Voorbeelden van kinderoefentherapeutische hulpvragen gerelateerd aan de sensorische informatieverwerking:
- regelmatig vallen/botsen/stoten/struikelen
- van streek raken tijdens dagelijkse verzorging als aankleden, haren wassen/knippen, nagels knippen, tanden poetsen
- moeite hebben met stilzitten en continu in beweging zijn
- passief zijn en snel vermoeid raken bij bewegen
- moeite hebben met het organiseren en uitvoeren van taken thuis of op school bijv. knutselwerkjes of aankleden
Als de hulpvraag van het kind en/of de ouders alleen gericht is op gedrag zoals concentratieproblemen, emotieregulatie (boosheid) of (faal)angst dan valt dit niet onder de behandeling van een kinderoefentherapeut en kan ik het kind helaas niet in behandeling nemen.
Onderzoek
Vooraf aan de eerste afspraak worden er door ouders en evt. school een aantal vragenlijsten ingevuld. Dit om een beeld te krijgen van de algemene ontwikkeling en interesses van het kind en de sensorische informatieverwerking in het bijzonder. In de praktijk worden er (bewegings)spellen gedaan om te zien hoe het kind op prikkels reageert.
Aan het einde van de eerste afspraak wordt direct de conclusie en het advies m.b.t. eventuele behandeling gegeven. Een uitgebreid onderzoeksverslag met behandeldoelen en adviezen voor het dagelijks leven wordt (zo veel mogelijk binnen 2 weken) in het gratis en beveiligde online portaal Beweegwereld geplaatst. Ouders/verzorgers kunnen deze zelf downloaden en printen voor school of andere betrokkenen.
Behandeldoelen
Het doel is verandering aan te brengen in de manier waarop het zenuwstelsel van het kind de sensorische informatie organiseert, zodat het kind beter in staat is tot interactie met de wereld om zich heen. Interactie houdt o.a. in: motorische coördinatie, aandacht kunnen richten op een taak en zelfverzorging. Verbetering zal dan ook in deze dingen merkbaar moeten worden.
Behandeling
De therapie ziet er uit als spel, waarbij het kind zelf een grote inbreng heeft. De activiteiten zijn echter zo opgezet en ontworpen dat ze de juiste sensorische informatie verschaffen en de daarop passende reactie uitlokken.
Het is de bedoeling dat er thuis ook actief geoefend wordt om de behandeldoelen te bereiken. De meegegeven oefeningen en adviezen kunnen hiervoor in Beweegwereld worden ingezien.
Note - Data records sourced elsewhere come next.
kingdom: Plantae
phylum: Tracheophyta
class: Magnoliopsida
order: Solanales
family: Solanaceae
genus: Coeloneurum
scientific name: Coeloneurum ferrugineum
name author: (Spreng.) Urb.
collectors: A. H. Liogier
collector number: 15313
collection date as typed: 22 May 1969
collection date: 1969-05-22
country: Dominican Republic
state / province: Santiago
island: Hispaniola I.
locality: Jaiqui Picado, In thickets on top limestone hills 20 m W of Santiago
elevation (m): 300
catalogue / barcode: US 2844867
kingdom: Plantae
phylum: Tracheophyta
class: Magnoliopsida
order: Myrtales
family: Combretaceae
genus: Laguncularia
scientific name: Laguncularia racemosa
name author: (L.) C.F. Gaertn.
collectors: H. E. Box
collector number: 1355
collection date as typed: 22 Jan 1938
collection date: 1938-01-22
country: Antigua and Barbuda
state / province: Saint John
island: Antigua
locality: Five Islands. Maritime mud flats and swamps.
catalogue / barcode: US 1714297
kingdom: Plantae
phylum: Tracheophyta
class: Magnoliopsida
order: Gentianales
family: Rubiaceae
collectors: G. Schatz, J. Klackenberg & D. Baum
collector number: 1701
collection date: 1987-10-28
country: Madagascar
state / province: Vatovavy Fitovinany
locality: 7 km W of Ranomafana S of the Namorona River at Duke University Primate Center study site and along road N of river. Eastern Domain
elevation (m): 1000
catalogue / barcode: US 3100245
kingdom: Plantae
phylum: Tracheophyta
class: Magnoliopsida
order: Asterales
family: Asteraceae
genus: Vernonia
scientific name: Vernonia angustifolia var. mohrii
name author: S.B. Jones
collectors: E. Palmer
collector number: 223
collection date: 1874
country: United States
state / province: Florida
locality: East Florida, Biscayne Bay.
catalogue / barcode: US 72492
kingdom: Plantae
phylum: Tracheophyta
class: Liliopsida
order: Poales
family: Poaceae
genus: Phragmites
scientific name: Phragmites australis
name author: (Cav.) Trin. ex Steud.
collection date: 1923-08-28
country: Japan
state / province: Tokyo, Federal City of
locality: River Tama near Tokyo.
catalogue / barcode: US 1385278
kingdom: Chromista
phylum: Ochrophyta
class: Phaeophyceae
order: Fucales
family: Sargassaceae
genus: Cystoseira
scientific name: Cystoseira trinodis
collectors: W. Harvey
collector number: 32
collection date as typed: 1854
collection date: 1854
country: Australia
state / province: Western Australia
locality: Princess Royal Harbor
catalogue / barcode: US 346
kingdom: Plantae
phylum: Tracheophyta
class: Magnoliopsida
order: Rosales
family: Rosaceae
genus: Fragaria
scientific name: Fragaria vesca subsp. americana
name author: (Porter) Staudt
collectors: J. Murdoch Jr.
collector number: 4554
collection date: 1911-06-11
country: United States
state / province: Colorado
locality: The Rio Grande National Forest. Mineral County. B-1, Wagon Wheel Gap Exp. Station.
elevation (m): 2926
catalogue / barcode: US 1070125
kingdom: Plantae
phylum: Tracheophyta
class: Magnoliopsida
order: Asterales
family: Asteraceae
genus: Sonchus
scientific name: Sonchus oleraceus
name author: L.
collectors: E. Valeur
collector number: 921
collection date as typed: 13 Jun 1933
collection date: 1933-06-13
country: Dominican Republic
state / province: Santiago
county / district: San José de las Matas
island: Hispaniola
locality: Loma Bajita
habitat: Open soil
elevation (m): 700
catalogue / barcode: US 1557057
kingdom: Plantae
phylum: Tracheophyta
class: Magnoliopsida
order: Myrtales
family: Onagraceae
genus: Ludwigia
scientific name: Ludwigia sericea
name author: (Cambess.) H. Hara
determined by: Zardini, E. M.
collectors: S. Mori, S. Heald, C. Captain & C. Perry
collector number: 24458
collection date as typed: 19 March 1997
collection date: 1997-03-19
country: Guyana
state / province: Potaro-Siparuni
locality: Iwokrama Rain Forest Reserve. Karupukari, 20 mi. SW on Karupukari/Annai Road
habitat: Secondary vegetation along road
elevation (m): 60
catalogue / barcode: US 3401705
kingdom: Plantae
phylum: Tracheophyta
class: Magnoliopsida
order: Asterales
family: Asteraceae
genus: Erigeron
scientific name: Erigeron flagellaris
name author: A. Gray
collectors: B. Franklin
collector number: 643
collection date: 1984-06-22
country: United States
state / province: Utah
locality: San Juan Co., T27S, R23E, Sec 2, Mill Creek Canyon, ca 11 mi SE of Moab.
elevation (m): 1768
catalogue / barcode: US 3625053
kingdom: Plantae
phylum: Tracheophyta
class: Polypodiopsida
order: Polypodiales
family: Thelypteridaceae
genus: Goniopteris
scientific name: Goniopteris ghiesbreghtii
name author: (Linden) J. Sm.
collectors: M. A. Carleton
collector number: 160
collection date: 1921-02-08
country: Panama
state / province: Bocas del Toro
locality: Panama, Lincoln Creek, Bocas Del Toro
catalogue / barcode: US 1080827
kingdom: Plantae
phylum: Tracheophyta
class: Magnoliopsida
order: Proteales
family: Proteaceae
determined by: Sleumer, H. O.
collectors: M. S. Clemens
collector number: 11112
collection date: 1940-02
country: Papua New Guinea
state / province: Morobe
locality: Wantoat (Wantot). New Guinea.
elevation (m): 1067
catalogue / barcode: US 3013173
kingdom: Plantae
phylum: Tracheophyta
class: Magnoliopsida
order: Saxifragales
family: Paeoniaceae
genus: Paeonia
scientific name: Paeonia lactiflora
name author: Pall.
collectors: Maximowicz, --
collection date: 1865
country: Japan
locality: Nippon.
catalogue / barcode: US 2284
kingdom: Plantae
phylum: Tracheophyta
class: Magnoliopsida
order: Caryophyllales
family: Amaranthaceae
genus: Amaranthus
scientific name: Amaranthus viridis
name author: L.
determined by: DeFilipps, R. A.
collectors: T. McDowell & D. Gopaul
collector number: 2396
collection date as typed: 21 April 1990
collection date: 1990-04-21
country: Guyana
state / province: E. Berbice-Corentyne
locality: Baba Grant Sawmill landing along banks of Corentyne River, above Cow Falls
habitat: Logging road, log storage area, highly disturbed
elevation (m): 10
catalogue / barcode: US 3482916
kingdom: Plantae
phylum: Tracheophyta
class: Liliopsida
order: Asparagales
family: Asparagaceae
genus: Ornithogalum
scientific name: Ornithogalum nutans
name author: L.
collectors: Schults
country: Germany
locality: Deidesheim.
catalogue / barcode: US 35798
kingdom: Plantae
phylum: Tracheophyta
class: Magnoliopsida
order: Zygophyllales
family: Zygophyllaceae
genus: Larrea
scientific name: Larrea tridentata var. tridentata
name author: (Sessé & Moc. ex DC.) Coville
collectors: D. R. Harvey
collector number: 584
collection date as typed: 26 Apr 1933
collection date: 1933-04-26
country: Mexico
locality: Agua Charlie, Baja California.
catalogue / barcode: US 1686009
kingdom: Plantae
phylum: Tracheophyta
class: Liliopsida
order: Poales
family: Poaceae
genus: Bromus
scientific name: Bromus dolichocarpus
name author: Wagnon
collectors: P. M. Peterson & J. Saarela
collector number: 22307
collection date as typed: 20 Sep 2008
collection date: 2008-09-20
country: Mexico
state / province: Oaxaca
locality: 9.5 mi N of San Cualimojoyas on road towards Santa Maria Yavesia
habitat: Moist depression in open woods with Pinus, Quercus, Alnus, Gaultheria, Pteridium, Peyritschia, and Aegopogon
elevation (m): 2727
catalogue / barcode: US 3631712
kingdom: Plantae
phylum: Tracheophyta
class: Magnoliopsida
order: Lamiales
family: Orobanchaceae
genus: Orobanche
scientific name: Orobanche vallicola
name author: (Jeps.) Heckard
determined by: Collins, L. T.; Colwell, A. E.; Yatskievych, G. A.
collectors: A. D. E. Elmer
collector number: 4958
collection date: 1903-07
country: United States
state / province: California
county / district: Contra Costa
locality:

Daarnaast krijgt de omgeving van het kind uitleg over de sensorische informatieverwerking van het kind en adviezen om toe te passen in dagelijks leven. Bij kinderen vanaf ongeveer 6 jaar wordt er ook psycho-educatie aan het kind gegeven m.b.t het leren omgaan met prikkels.
Tijdens de behandelperiode wordt regelmatig contact onderhouden met de ouders, de arts en de school. Hoelang een kind therapie nodig heeft varieert, na onderzoek zal er altijd een prognose worden gemaakt en waar nodig wordt er doorverwezen naar meer passende zorgverlening.